JJ 12/62: Sonny Rollins – The Bridge

Sixty years ago Mike Shera noted the saxophonist's skill at motivic development, often done in reverse, from phrase to single note. First published in Jazz Journal December 1962


The title of this album not only refers to the bridge in New York where Rollins did much of his practising dur­ing his two-year retirement, but also to this album being the first he has made in over three years – the bridge between the old and the new Rollins. Not that he has changed his style much – only certain aspects have been altered. For instance, his tone is now even richer and the occasional distortions and squeaks have been eliminated.

Also, in addition to his conception of the solo as an organic whole rather than as a series of choruses each independent of the one preceding and following it, Rollins has further developed his ability to extract the last ounce of meaning from a particular phrase taken from the melody of the song.
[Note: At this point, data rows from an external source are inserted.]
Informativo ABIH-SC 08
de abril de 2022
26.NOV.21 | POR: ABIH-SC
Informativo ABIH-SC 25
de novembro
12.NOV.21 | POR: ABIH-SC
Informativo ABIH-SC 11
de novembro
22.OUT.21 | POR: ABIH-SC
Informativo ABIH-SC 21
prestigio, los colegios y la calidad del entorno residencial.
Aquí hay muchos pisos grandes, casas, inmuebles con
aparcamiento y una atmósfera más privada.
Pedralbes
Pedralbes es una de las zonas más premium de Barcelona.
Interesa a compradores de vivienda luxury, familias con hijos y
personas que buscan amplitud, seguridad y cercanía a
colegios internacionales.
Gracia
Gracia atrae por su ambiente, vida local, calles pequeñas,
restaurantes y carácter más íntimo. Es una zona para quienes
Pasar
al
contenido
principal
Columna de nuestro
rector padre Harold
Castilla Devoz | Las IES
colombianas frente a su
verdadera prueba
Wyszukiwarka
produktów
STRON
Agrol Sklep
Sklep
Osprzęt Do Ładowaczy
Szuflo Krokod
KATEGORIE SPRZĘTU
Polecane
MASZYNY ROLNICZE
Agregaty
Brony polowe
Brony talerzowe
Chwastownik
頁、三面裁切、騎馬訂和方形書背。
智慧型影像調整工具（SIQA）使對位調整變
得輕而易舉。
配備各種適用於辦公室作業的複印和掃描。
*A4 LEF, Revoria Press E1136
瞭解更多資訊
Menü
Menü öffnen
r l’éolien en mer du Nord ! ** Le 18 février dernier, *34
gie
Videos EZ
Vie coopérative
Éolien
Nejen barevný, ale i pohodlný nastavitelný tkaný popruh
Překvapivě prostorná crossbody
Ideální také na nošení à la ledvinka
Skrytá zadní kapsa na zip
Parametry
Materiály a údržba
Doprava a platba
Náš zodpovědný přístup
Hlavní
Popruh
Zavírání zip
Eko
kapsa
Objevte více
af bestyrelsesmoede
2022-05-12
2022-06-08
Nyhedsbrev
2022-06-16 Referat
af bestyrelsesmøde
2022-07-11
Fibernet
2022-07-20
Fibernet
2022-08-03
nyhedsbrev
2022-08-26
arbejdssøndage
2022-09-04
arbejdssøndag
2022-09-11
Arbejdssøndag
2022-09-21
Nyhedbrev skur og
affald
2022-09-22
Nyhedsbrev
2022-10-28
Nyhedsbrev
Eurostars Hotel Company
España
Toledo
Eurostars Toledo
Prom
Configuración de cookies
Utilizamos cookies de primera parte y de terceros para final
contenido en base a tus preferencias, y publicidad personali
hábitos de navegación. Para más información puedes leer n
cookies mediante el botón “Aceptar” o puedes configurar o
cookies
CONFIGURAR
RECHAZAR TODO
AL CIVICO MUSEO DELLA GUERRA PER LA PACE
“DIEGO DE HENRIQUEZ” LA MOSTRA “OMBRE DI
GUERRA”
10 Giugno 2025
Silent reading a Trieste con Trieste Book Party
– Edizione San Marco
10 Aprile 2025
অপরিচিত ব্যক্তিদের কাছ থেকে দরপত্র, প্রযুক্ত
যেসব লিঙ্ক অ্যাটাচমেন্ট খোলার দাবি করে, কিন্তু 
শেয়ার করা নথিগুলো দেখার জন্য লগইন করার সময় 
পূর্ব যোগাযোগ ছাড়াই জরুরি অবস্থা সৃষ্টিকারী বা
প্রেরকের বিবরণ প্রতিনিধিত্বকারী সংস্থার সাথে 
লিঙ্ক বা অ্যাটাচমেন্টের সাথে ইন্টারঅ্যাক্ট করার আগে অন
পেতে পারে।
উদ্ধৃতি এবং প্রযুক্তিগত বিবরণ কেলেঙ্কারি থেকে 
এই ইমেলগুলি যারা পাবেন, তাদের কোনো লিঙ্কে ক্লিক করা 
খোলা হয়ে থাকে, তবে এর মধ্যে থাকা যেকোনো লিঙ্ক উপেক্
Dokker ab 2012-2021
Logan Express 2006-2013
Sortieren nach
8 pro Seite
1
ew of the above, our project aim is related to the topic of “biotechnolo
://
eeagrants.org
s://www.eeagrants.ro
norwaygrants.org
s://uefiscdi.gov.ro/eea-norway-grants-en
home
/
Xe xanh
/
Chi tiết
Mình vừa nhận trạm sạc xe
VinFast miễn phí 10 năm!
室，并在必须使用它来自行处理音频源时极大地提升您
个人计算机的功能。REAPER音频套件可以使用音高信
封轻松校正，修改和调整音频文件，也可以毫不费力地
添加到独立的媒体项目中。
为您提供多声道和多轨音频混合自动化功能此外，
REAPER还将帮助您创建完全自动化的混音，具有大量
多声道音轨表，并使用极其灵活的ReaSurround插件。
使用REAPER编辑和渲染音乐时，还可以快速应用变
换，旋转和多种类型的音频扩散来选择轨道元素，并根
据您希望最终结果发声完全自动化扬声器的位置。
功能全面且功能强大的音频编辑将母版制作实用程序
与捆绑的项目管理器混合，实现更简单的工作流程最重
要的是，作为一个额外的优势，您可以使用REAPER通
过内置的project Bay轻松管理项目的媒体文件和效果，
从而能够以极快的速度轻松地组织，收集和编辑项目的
This is well illustrated on “Without A Song”, where he plays several choruses built around one phrase from the original melody. At other times, as in his early solo choruses on “John S.”, he will repeat the same phrase over and over again, and in this case he eventually reduces it to a single note. Few musicians would have the courage to attempt this sort of thing, for if it fails, the effect is nothing short of disastrous.

His playing of ballads was always a particular delight, and his solos on “Where Are You” and “The Child” are finely wrought and beautifully executed examples of his slow tempo work. The flair for unusual tunes is also well illustrated here – until Rollins played it, I had never thought of “Without A Song” as a vehicle for modern jazz improvisation.

Jim Hall is a good guitarist, though his tone is sometimes muffled – but this may be due to the recording. As an accompanist, he is deft and very help­ful to Rollins, as a soloist he is compet­ent, but not in the same class as the leader. Cranshaw plays excellent bass throughout, and although the volcanic drumming of Ben Riley is more subdued with this group than it was with the Eddie Davis-Johnny Griffin Quintet, he swings just as much.

Of the six tracks, only “You Do” is not an unqualified success; neither Rollins’ nor Hall’s solo flows easily, and both play rather dis­jointedly.

(a) Without A Song; (a) Where Are You?; (a) John S. (21 min) – (a) The Bridge; (b) God Bless The Child; (a) You Do Something To Me (20 min)
(a) Sonny Rollins (ten); Jim Hall (g); Bob Cranshaw (bs); Ben Riley (d).
(b) as for (a), except H. T. Saunders (d) replaces Riley. N.Y.C., late 1961.